Welcome

A brand new start!
  • Staff Applications are OPEN! [ Staff / Moderator ] More Info HERE Help us make a better forum for everyone!

How to extract images from pdf files

Urikf

Member
Joined
Dec 9, 2023
Messages
108
I just found out that some posters extract images from pdf files. Unfortunately, majority of modern software doesn't perform this task properly and you will get a distorted images. I made a lot of experiments and at last (after consultations with guru) and find out a solution. There are only 2 paid software (PDF Image Extraction Wizard and PDF Explorer) and freeware command line tool (utility xpdf) did this task properly. Al of other software failed. Please be careful.
 
You can get any pdf file from this collection and make experiments. I spent a lot of times and I asked advises at specialized computer forum. I doubt if you will find anything extra.

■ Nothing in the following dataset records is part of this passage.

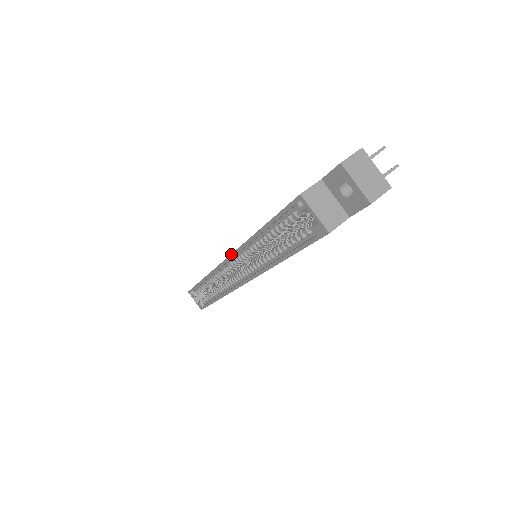
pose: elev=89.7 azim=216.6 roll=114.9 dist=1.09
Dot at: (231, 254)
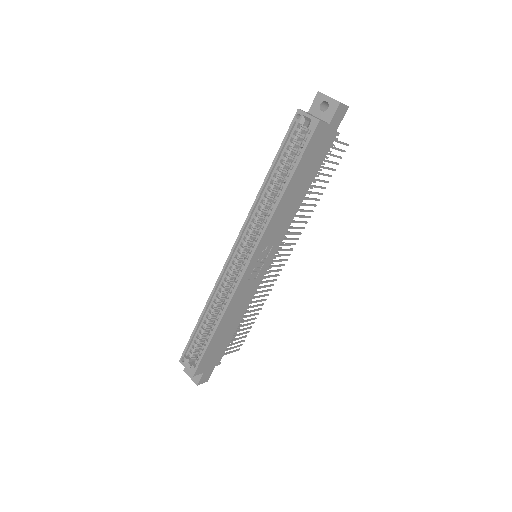
Dot at: (240, 231)
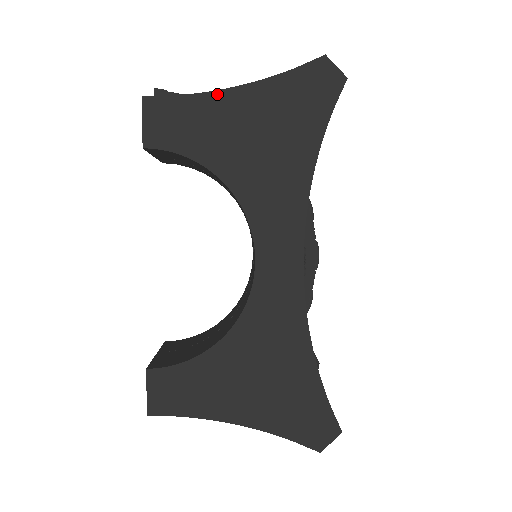
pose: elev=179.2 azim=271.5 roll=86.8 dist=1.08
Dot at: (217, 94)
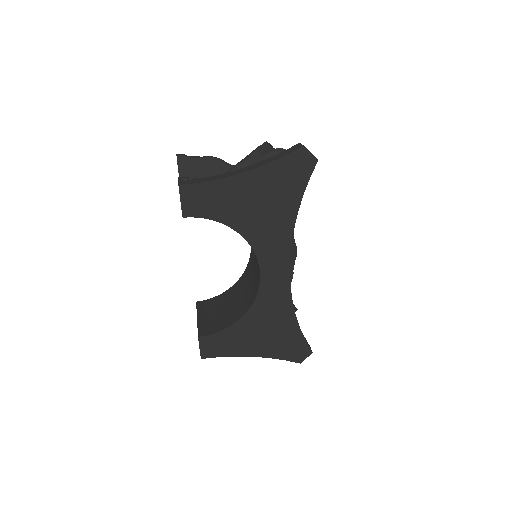
Dot at: (230, 179)
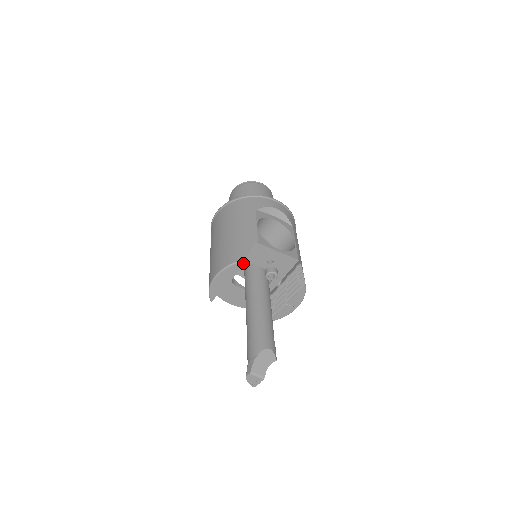
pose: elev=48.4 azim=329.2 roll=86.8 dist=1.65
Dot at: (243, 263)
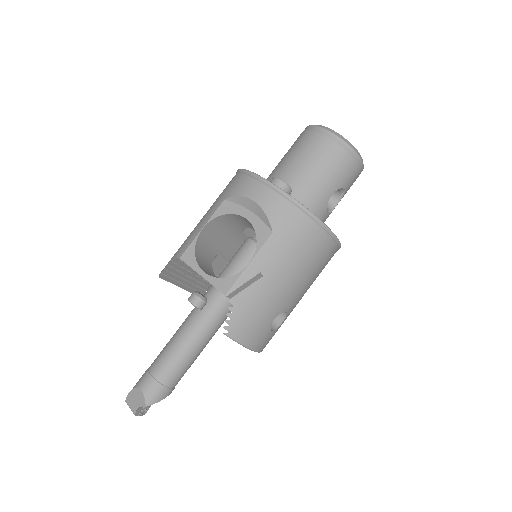
Dot at: occluded
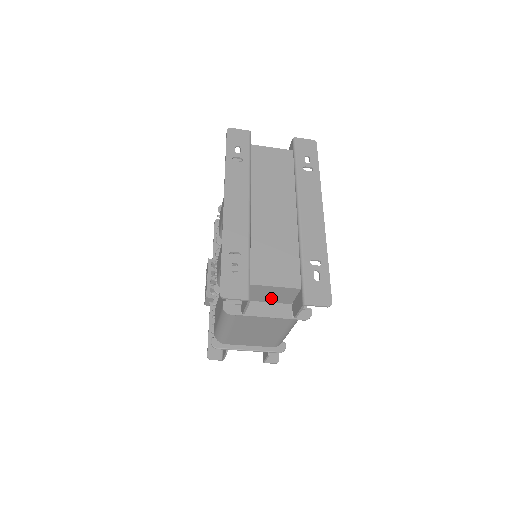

https://mega.nz/folder/Y8NGRAyR#k6pZP3VxiUjmav5Wgo0u-g

You can even create your own pdf file from your collection of comics and extract images using different tools. You will see a difference in resolution between original and extracted images.
 
There is a difference between extracting images and converting to images.

You can use 10 different apps to extract and they will give you the exact same results.

It's when you convert to images that you will have different resolutions. That is because you need to setup the quality and DPI when you convert. Some have a default that you can't change and others do.

In any case, there is no need to pay for software to do this as there are a ton that do it for free. Here is a list of a few i have used in the past and work very well:

  1. PDF24 Creator (My favorite one. I use it 99.9% of the times)
  2. AVS Document Converter (The one i was using before PDF24)
  3. PDF Candy Desktop (What i was using before AVS... see the pattern :D)
  4. PDFArea PDF Image Extractor (Used that when AVS didn't work)
My recommendation is to use PDF24. It is actively being developed and has regular updates. It's free, fast and is all-in-one. If the PDF has a password, it will automatically remove it before extracting the images.
 
There is a difference between extracting images and converting to images.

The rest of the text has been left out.